Nigeria: L’archevêque de Jos critique le gouvernement et les médias
Après les violences qui se sont produites à Jos le 17 janvier, et pendant lesquels de nombreuses personnes ont été tuées (228 selon Afrika.com), l’archevêque de Jos, Mgr Ignatius Ayau Kaigama, a critiqué aussi bien le gouvernement nigérian que les médias nationaux et internationaux.
Il a déclaré à l’Aide à l’Église en Détresse (AED) que de nombreux médias provoquaient les conflits en fournissant de fausses informations et en essayant d’attirer des “lecteurs-voyeurs” en publiant le plus d’images possibles. Mgr Kaigama considère que cela est « contreproductif ». Par ailleurs, il estime que les chrétiens n’auraient pas voix au chapitre dans les médias, si bien que dans de nombreux cas, ils seraient représentés comme les agresseurs.
Beaucoup de gens croient les comptes-rendus de la presse, comme si ils étaient « parole d’évangile ». Ils ne sont pas conscients du fait que bien souvent, il ne s’agit pas des faits, mais de l’opinion des journalistes. Mgr Kaigama exige des « reportages soignés et prudents ». Dans le cas des violences actuelles, les faits sont encore extrêmement confus. Beaucoup de ce qui a été présenté comme des faits ne repose que sur des rumeurs, a critiqué l’archevêque, ajoutant que, quand il s’agit du Nigeria, les médias s’attachent souvent à relater le plus possible la violence, sans s’occuper des thèmes qui ont une véritable importance.
Non, ce ne sont pas des conflits interreligieux
L’archevêque de Jos est d’avis que, contrairement à ce qui est dit, il ne s’agirait pas d’actes de violence à motivation religieuse, mais de conflits sociaux, politiques et ethniques. Au Nigeria, le gouvernement néglige la sécurité sociale de la population. Une grande partie de la jeunesse est sans avenir, il n’y a pas de travail, aucunes perspectives. Cette jeunesse est frustrée et désespérée, de sorte qu’elle en vient à la violence. Souvent, cette disposition à la violence est exploitée par des chefs politiques et religieux. Dans de nombreux cas, il s’agit de conflits ethniques. Mgr Kaigama appelle le gouvernement à faire du Nigeria un « meilleur pays », à développer le potentiel des Nigérians et à procurer la sécurité aux gens.

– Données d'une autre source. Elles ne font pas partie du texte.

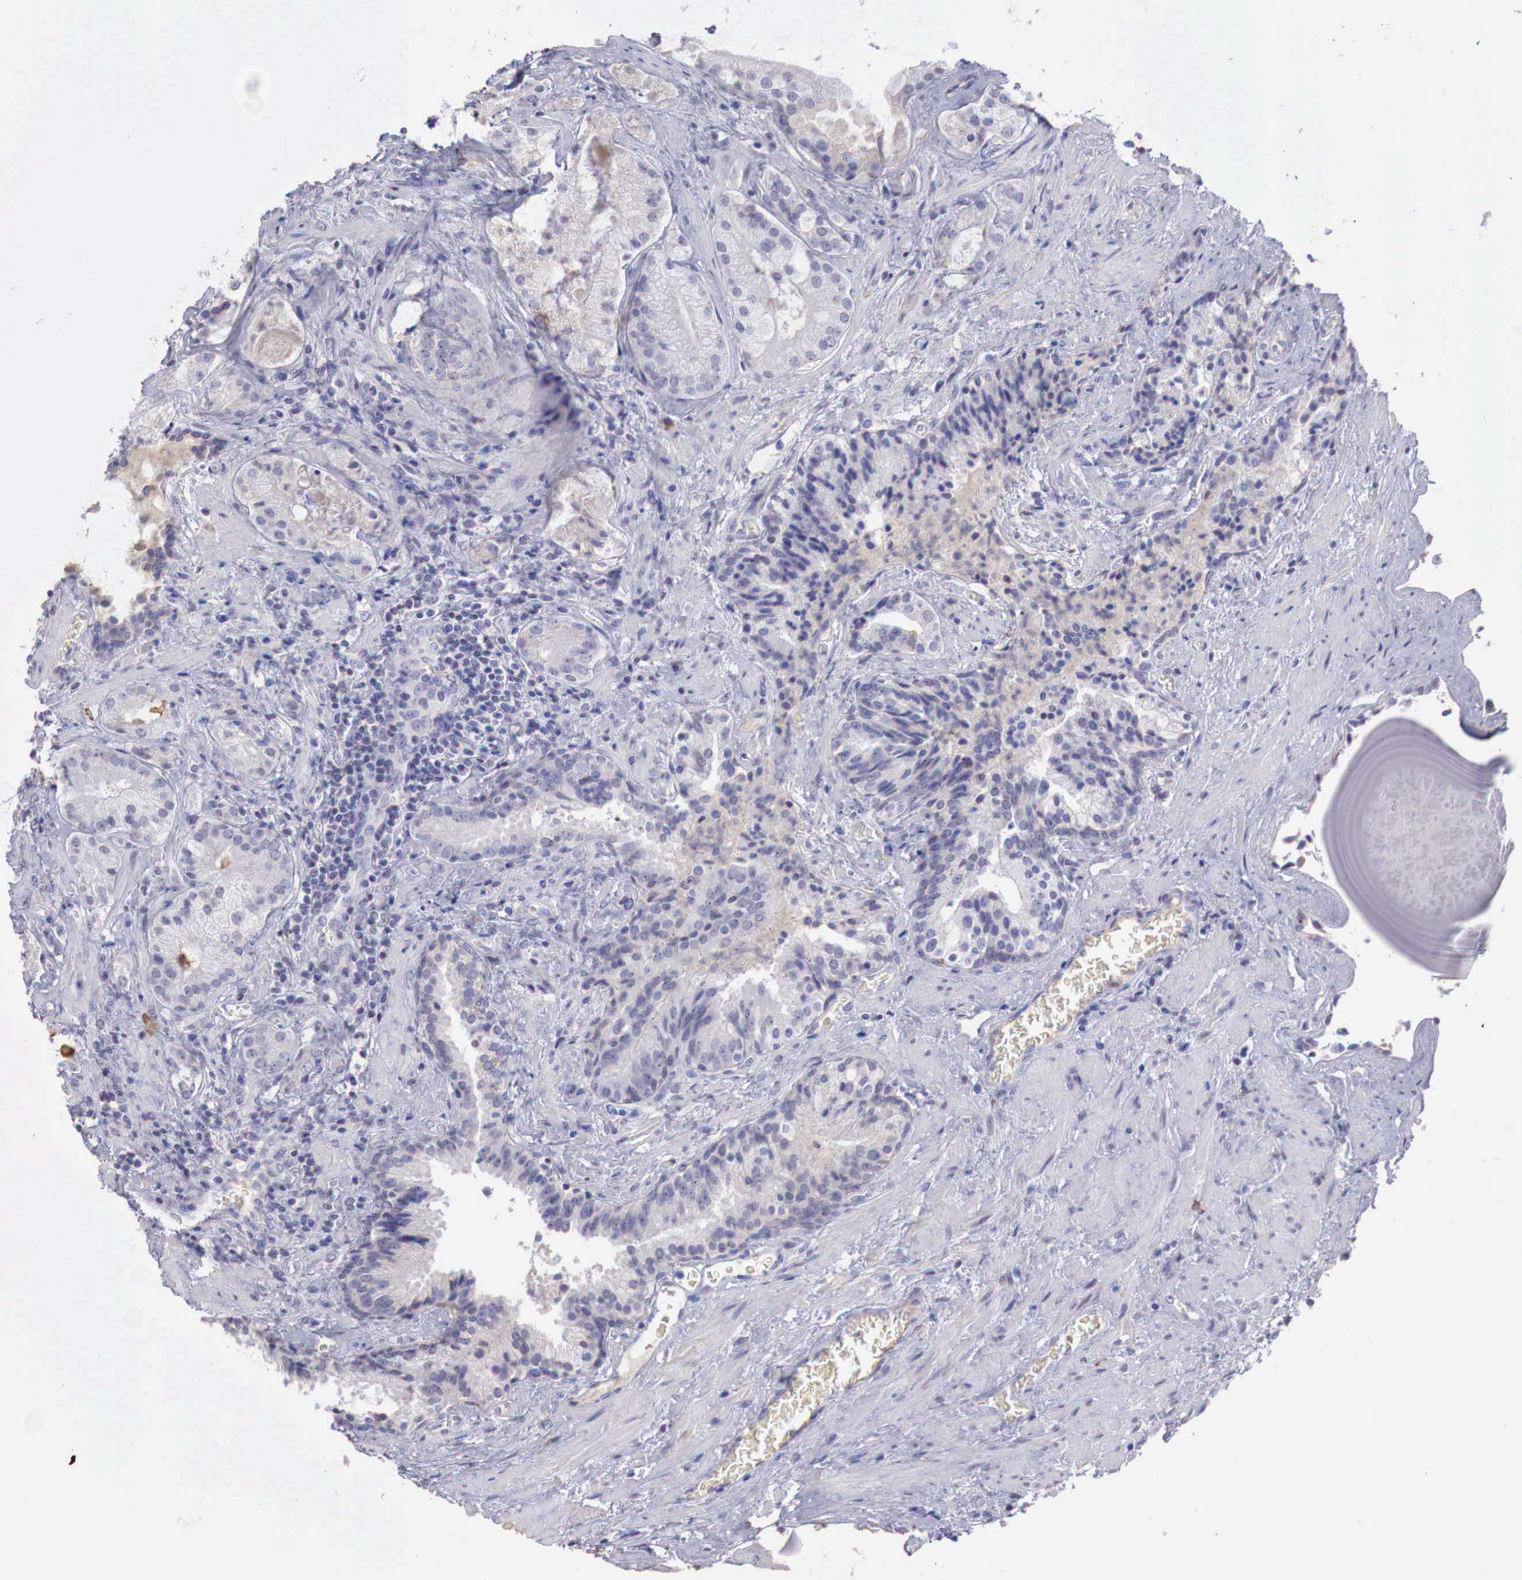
{"staining": {"intensity": "weak", "quantity": "<25%", "location": "cytoplasmic/membranous"}, "tissue": "prostate cancer", "cell_type": "Tumor cells", "image_type": "cancer", "snomed": [{"axis": "morphology", "description": "Adenocarcinoma, Medium grade"}, {"axis": "topography", "description": "Prostate"}], "caption": "Tumor cells are negative for brown protein staining in prostate medium-grade adenocarcinoma.", "gene": "XPNPEP2", "patient": {"sex": "male", "age": 70}}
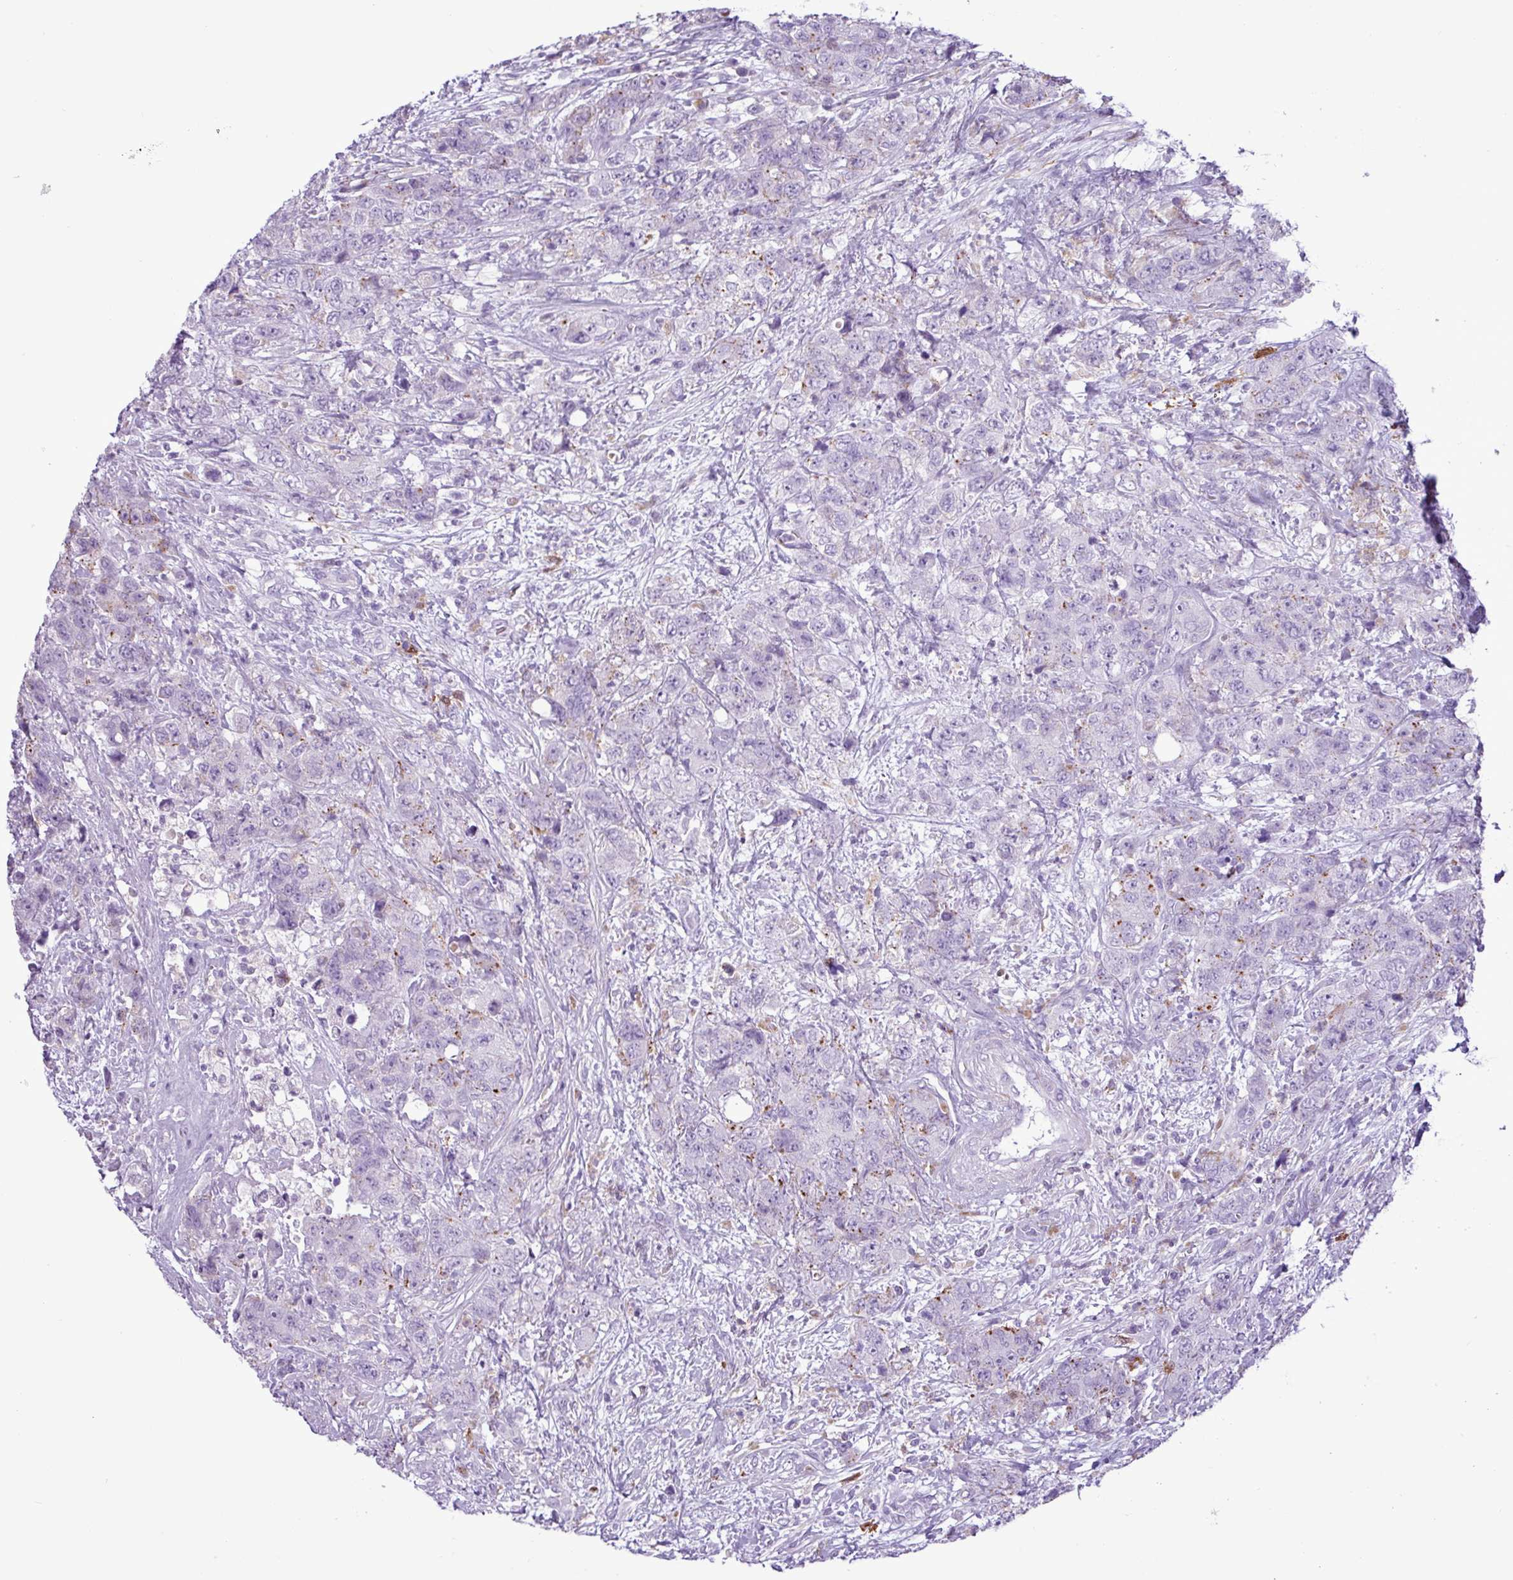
{"staining": {"intensity": "moderate", "quantity": "<25%", "location": "cytoplasmic/membranous"}, "tissue": "urothelial cancer", "cell_type": "Tumor cells", "image_type": "cancer", "snomed": [{"axis": "morphology", "description": "Urothelial carcinoma, High grade"}, {"axis": "topography", "description": "Urinary bladder"}], "caption": "High-magnification brightfield microscopy of urothelial cancer stained with DAB (3,3'-diaminobenzidine) (brown) and counterstained with hematoxylin (blue). tumor cells exhibit moderate cytoplasmic/membranous expression is identified in approximately<25% of cells.", "gene": "TMEM200C", "patient": {"sex": "female", "age": 78}}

Ce ne sont pas seulement les jeunes qui sont mécontents, mais aussi de nombreux adultes auxquels on ne verse pas de salaire, ou alors avec beaucoup de retard, et ce, pour un dur labeur. Selon lui, le gouvernement ne s’acquitte pas de ses responsabilités. Presque tous les services sociaux sont fournis par l’Église. Pourtant le travail de cette dernière n’est pas soutenu par le gouvernement, mais dépend du soutien d’œuvres de bienfaisance. Il indique d’ailleurs que le couvre-feu imposé après les explosions de violence ajoute à la difficulté du travail de l’Église et attise encore plus les tensions au sein de la société.

Mgr Ignatius Ayau Kaigama, archevêque de Jos au Nigeria.
Photo AED
Préférer le dialogue au conflit
L’archevêque affirme que l’Église doit continuer et renforcer le dialogue islamo chrétien. Il y a certes des gens qui considèrent qu’une telle démarche est inutile. Cependant, les conflits « n’ont encore jamais été utiles ». Il est important de créer un climat d’harmonie et de paix, et pour cela, de travailler avant tout avec la jeunesse.
Ici, il y a de nombreux projets qui permettent aux jeunes chrétiens et musulmans « d’apprendre et de travailler ensemble », déclare Mgr Kaigama. La formation des séminaristes et des catéchètes est également d’une grande importance, étant donné qu’ils « vont vers les gens, offrent de l’espoir et effectuent un travail de réconciliation et de paix tout en bas, à la base ».
L’Aide à l’Église en Détresse appelle les chrétiens du monde entier à prier pour la paix et la réconciliation au Nigeria. L’organisme soutient de nombreux projets au Nigeria, dont la formation des prêtres et des catéchètes ainsi que le travail de réconciliation de l’Église catholique.